**Required action:** Find every line in the records below that contains "станции", and copy it.

■ ■ ■ ■

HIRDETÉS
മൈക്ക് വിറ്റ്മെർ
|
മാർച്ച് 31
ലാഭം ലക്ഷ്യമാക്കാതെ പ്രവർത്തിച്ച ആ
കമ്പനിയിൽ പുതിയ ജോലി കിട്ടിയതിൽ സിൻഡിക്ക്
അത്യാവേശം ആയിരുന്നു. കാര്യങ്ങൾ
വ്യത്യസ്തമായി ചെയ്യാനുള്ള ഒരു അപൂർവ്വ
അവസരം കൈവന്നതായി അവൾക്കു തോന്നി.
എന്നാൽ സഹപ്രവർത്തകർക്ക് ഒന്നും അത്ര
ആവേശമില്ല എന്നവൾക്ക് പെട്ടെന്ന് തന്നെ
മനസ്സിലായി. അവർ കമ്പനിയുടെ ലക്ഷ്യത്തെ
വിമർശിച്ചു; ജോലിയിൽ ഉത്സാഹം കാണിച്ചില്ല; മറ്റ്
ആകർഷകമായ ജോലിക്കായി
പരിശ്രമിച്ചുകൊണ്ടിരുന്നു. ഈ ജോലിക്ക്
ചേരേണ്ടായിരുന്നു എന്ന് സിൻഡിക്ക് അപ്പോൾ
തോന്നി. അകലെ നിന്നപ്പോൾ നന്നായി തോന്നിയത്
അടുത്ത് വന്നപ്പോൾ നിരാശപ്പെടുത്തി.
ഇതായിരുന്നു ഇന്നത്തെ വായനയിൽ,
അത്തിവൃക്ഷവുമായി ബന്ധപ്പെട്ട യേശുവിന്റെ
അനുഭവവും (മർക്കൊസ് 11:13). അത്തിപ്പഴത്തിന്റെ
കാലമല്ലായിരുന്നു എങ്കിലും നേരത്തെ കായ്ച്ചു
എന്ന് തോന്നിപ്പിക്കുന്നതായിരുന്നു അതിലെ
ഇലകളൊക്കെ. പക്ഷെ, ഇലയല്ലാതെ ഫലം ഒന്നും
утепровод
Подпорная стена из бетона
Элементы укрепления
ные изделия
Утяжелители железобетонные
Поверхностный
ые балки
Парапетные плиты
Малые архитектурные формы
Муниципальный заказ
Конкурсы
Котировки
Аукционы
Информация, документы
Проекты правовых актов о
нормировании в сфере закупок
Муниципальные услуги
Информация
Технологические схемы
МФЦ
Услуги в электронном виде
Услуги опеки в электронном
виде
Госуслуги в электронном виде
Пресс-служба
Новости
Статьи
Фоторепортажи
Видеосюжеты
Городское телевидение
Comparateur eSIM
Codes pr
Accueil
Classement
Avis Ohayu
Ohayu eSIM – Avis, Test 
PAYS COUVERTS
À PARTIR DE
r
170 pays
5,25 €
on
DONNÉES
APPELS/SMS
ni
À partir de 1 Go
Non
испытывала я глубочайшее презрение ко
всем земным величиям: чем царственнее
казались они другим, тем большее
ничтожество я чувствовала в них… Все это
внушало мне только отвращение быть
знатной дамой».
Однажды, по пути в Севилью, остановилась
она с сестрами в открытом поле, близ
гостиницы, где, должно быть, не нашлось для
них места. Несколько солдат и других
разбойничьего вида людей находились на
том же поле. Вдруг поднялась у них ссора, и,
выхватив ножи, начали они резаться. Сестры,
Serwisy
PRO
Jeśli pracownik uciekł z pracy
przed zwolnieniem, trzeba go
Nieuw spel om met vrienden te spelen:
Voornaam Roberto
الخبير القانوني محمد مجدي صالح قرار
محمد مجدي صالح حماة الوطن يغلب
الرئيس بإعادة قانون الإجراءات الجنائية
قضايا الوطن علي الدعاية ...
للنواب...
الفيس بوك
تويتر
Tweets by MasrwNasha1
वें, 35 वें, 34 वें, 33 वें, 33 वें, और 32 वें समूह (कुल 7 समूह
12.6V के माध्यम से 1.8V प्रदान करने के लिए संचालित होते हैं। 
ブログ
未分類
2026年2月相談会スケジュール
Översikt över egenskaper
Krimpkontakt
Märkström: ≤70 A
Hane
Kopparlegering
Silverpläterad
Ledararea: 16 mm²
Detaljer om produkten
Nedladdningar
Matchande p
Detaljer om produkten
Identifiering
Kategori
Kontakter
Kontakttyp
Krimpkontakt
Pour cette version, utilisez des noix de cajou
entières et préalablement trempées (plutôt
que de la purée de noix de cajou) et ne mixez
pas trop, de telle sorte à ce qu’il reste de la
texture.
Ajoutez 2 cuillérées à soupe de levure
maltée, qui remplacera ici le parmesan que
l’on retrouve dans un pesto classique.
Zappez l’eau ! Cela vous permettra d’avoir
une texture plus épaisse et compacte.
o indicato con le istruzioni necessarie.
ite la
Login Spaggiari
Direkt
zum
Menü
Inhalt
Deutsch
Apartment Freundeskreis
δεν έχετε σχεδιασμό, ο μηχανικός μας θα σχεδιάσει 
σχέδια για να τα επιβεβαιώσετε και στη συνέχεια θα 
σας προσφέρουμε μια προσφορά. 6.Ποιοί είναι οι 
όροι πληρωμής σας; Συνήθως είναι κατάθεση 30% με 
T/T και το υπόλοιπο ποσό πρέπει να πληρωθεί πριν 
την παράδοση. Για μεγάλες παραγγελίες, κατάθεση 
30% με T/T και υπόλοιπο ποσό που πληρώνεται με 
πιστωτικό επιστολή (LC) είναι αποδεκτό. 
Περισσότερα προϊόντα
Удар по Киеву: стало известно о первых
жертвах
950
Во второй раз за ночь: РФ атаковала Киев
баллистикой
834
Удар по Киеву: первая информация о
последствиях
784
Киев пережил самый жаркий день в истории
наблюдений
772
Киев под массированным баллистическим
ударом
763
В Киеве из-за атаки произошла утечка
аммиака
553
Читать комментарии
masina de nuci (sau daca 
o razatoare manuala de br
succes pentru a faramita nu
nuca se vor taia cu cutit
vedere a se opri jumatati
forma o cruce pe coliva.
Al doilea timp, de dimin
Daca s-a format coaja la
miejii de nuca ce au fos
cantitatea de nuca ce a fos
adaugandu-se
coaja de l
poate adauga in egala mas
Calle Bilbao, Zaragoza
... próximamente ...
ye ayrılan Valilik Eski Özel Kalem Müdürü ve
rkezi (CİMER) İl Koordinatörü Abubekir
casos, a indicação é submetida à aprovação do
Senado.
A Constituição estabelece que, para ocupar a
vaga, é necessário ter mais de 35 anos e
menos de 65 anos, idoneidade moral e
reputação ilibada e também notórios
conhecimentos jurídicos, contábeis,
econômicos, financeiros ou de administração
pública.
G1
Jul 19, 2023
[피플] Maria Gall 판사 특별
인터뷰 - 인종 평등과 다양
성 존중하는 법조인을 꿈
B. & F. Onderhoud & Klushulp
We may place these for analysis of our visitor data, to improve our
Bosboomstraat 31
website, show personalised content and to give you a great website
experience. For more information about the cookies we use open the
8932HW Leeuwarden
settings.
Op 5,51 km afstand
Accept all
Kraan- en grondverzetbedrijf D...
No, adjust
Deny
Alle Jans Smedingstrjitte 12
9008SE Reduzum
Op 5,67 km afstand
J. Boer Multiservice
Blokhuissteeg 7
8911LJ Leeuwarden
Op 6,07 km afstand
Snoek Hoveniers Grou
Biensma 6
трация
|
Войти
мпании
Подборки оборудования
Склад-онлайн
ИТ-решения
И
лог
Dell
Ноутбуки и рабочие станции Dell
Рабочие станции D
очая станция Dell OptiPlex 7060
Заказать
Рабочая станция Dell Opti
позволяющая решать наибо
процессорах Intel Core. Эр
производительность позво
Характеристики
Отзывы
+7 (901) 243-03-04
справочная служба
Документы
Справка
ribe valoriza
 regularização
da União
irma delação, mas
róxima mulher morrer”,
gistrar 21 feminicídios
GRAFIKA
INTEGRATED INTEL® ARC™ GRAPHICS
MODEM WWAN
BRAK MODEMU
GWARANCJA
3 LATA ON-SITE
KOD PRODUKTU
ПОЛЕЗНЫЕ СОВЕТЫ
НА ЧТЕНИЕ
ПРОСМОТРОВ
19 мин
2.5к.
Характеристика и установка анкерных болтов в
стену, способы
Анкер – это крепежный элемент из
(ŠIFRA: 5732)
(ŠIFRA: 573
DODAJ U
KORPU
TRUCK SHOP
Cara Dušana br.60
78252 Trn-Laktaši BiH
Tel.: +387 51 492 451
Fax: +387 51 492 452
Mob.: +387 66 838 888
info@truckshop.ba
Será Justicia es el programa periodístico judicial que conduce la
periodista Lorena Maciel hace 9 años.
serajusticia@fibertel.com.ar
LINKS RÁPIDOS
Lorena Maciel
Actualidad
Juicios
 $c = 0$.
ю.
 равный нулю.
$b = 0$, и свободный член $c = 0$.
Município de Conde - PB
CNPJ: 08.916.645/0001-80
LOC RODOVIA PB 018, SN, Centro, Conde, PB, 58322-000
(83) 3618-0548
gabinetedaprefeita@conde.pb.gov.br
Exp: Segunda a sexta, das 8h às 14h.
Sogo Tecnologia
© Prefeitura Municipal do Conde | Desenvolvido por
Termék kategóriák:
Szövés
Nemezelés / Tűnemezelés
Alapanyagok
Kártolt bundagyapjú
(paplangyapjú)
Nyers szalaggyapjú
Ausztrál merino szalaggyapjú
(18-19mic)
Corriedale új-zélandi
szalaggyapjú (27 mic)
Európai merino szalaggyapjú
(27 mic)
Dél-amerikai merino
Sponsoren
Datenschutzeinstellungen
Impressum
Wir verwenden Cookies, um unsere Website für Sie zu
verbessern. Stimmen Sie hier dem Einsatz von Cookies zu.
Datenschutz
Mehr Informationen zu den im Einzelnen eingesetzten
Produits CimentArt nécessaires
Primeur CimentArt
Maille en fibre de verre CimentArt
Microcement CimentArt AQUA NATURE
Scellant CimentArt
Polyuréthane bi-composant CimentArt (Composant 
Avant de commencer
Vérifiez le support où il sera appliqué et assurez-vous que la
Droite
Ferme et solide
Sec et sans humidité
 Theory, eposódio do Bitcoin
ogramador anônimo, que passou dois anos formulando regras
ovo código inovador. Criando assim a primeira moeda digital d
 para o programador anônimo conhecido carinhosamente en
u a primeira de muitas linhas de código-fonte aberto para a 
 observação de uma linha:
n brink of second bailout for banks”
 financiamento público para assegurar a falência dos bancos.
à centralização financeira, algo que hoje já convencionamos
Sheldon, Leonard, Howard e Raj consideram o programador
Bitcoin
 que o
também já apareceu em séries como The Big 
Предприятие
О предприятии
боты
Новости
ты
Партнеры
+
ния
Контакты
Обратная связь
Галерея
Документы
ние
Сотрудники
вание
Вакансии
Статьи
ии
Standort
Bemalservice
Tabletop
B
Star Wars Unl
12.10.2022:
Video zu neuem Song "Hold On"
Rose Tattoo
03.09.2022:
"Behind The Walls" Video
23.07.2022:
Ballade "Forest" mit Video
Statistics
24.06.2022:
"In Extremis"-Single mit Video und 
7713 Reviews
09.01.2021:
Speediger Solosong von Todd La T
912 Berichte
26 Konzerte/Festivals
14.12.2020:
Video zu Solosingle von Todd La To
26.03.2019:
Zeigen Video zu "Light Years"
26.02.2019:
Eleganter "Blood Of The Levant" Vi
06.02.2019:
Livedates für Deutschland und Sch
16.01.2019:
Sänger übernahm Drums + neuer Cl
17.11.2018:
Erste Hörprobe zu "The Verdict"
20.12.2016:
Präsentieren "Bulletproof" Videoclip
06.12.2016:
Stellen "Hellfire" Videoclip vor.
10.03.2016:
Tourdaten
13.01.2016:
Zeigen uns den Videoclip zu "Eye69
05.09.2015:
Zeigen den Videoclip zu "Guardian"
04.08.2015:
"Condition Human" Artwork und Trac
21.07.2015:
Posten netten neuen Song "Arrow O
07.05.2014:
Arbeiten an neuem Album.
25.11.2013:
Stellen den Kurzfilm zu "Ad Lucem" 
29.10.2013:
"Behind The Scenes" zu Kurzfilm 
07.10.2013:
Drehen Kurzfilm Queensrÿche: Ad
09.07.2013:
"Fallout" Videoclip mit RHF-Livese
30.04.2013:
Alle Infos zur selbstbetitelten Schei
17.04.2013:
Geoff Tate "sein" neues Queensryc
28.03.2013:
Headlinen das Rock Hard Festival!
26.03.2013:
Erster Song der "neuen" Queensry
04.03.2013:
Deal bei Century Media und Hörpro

■ ■ ■ ■

**Result of this exercise:**
Ноутбуки и рабочие станции Dell
Рабочие станции D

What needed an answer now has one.